Task goal ▸ Reproduce verbatim the lines of the data below between the line containing "country: PY" and the line containing "latitude: 36.5815", inclusive, and omit the pictures from your answer.

— Begin Data excerpts —

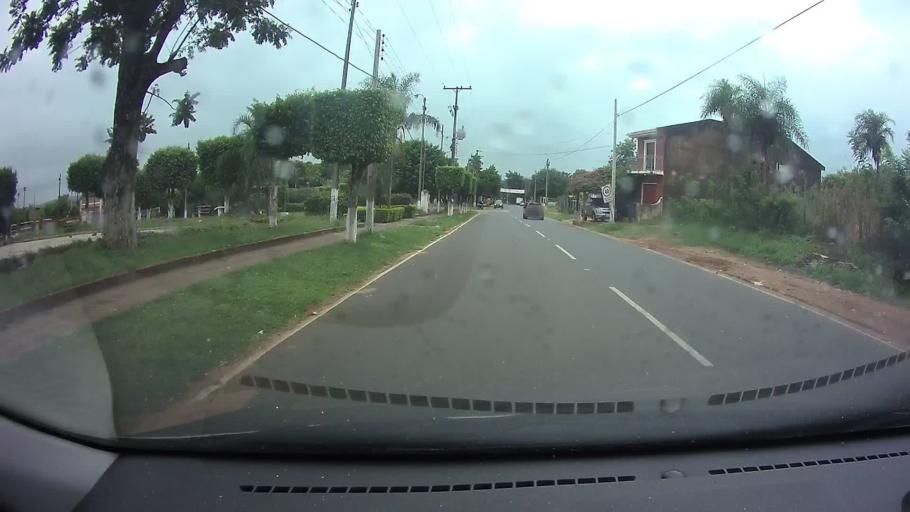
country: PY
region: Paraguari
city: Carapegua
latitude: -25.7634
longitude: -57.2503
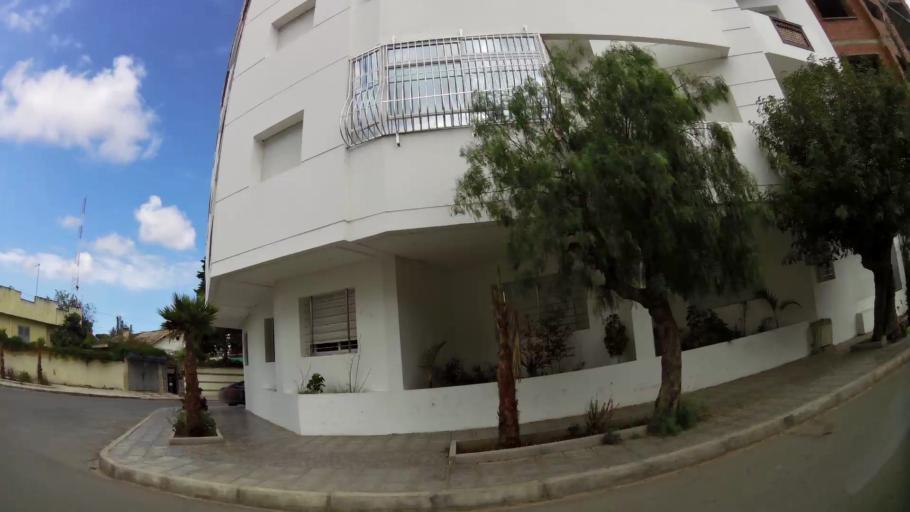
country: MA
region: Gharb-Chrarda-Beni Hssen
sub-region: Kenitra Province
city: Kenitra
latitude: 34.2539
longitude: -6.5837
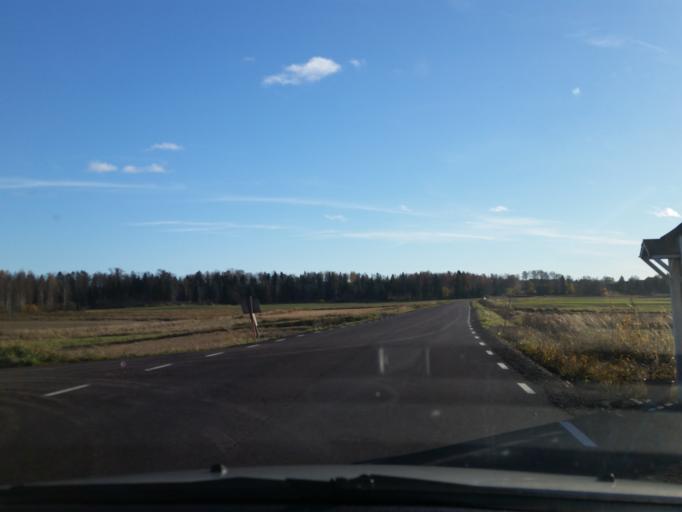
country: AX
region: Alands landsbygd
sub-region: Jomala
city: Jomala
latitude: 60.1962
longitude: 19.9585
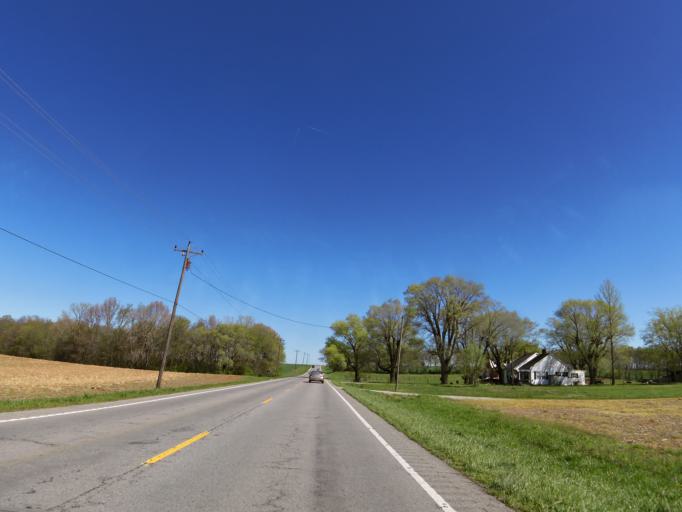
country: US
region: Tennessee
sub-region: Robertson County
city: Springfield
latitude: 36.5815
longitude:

— End Data excerpts —
— Begin Data excerpts —

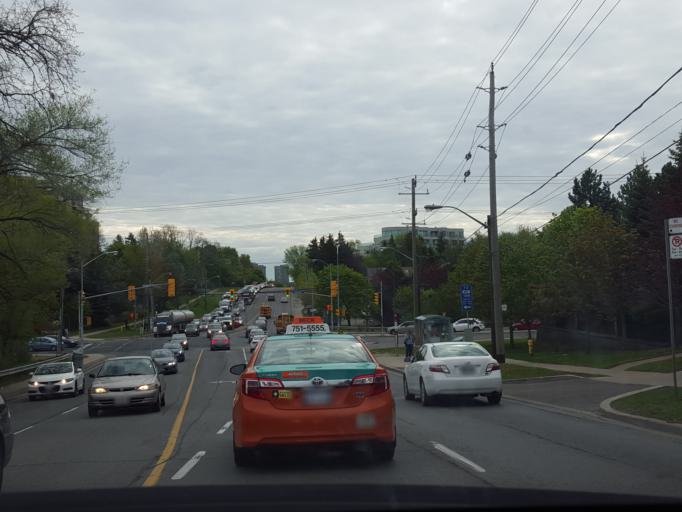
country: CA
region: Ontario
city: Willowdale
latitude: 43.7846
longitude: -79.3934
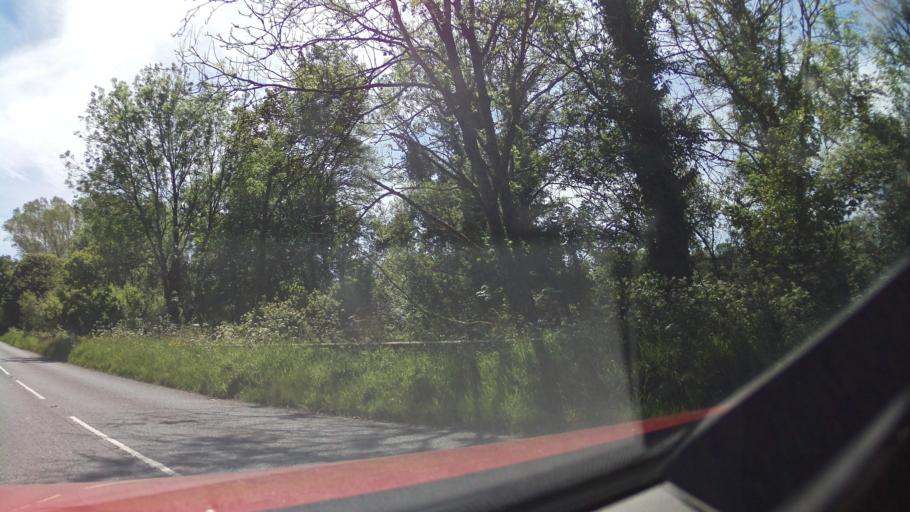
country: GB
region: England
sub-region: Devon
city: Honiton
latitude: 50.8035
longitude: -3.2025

— End Data excerpts —
— Begin Data excerpts —

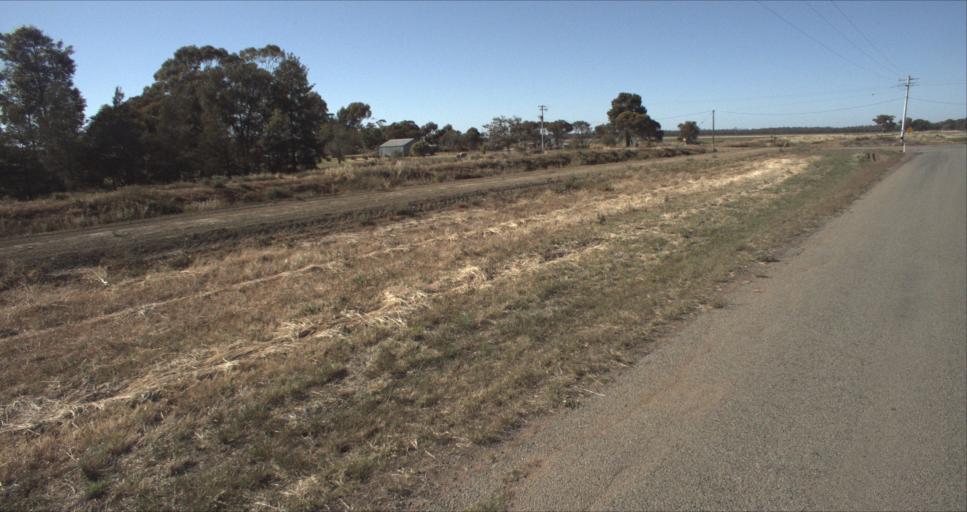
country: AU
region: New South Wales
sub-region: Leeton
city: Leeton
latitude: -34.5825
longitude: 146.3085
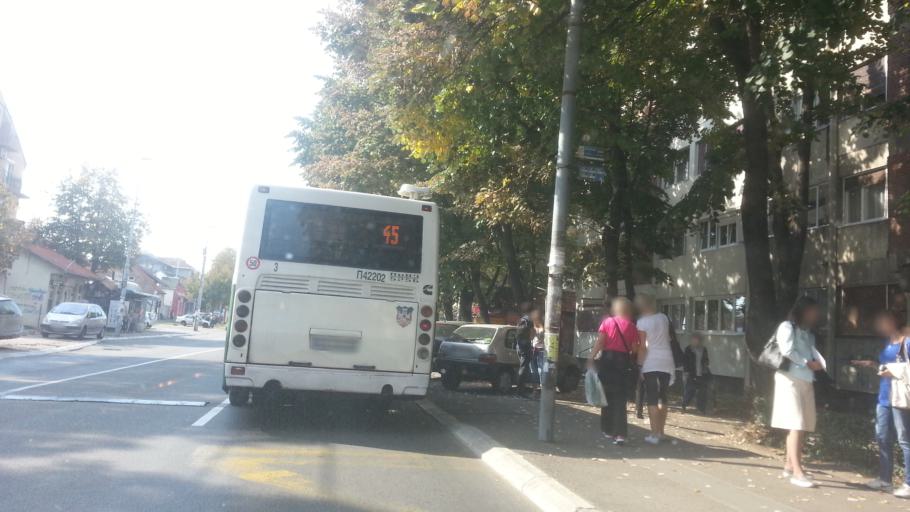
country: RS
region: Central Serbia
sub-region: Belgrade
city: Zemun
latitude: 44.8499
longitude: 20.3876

— End Data excerpts —

Output ▸
country: PY
region: Paraguari
city: Carapegua
latitude: -25.7634
longitude: -57.2503
country: MA
region: Gharb-Chrarda-Beni Hssen
sub-region: Kenitra Province
city: Kenitra
latitude: 34.2539
longitude: -6.5837
country: AX
region: Alands landsbygd
sub-region: Jomala
city: Jomala
latitude: 60.1962
longitude: 19.9585
country: US
region: Tennessee
sub-region: Robertson County
city: Springfield
latitude: 36.5815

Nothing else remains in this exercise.